Hayden Abroad

Dispatches from Somewhere in the World

Friday, January 19, 2007

First book: W. Somerset Maugham´s ¨Of Human Bondage¨

The first book I´ve read in Nicaragua is W. Somerset Maugham´s ¨Of Human Bondage.¨ This is a great, big book, appropriately thick and engrossing to bring on a long trip abroad.

It´s a bildungsroman about the life of one Philip Carey, set in England just before the start of the 20th century. In it there are insightful ideas about youth and love, art and beauty. I like the way Maugham writes--his style is clear and smooth and, despite the cliché, I really did have trouble putting it down. That´s strange to me because I often didn´t like the main character or agree with his actions, but still found myself completely caught up in the story.

What I really love though about a great piece of artwork -- whether it´s a painting, song, or piece of writing -- is the way that it not only captures the deepest yearnings and intentions of the artist, but that it resonates too in the heart of those readers who are fortunate enough to encounter it.
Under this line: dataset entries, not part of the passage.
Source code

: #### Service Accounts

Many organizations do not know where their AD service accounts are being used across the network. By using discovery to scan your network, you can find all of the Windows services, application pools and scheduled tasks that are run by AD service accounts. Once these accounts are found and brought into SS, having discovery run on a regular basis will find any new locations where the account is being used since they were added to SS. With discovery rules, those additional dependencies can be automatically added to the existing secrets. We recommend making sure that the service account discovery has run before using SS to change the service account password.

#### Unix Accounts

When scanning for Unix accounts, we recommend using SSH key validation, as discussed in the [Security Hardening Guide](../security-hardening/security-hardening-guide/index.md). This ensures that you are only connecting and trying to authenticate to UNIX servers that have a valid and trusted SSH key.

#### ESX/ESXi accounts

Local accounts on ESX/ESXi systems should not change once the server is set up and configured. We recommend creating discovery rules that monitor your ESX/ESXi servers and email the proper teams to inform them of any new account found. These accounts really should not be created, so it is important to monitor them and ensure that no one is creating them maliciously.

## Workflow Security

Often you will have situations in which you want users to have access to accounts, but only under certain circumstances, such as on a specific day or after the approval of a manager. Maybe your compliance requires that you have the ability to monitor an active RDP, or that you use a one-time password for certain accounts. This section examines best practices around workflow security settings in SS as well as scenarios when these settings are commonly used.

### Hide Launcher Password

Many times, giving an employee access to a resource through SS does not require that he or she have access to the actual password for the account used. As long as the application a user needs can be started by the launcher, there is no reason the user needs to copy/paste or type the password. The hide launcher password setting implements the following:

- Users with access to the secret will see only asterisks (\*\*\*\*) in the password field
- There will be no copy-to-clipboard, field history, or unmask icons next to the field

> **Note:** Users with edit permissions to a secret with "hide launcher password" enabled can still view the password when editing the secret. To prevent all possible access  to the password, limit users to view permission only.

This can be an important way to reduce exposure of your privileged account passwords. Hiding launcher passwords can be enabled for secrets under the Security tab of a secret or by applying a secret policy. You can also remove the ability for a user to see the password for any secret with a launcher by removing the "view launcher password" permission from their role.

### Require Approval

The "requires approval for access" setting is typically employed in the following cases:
Consider this passage on the aspirations of youth:
He did not know how wide a country, arid and precipitous, must be crossed before the traveller through life comes to an acceptance of reality. It is an illusion that youth is happy, an illsion of those who have lost it; but the young know they are wretched, for they are full of truthless ideals which have been instilled in them, and each time they come in contact with the real they are brusied and wounded.
And this one:
He seemed to see that a man need not leave his life to chance, but that his will was powerful; he seemed to see that self-control might be as passionate and as active as the surrender to passion; he seemed to see that the inward life might be as manifold, as varied, as rich with experience, as the life of one who conquered realms and explored unknown lands.
To me there´s something very knowing in much of what Maugham writes, and as often happens when I come across a great piece of literature, I feel wiser for the experience of having read it.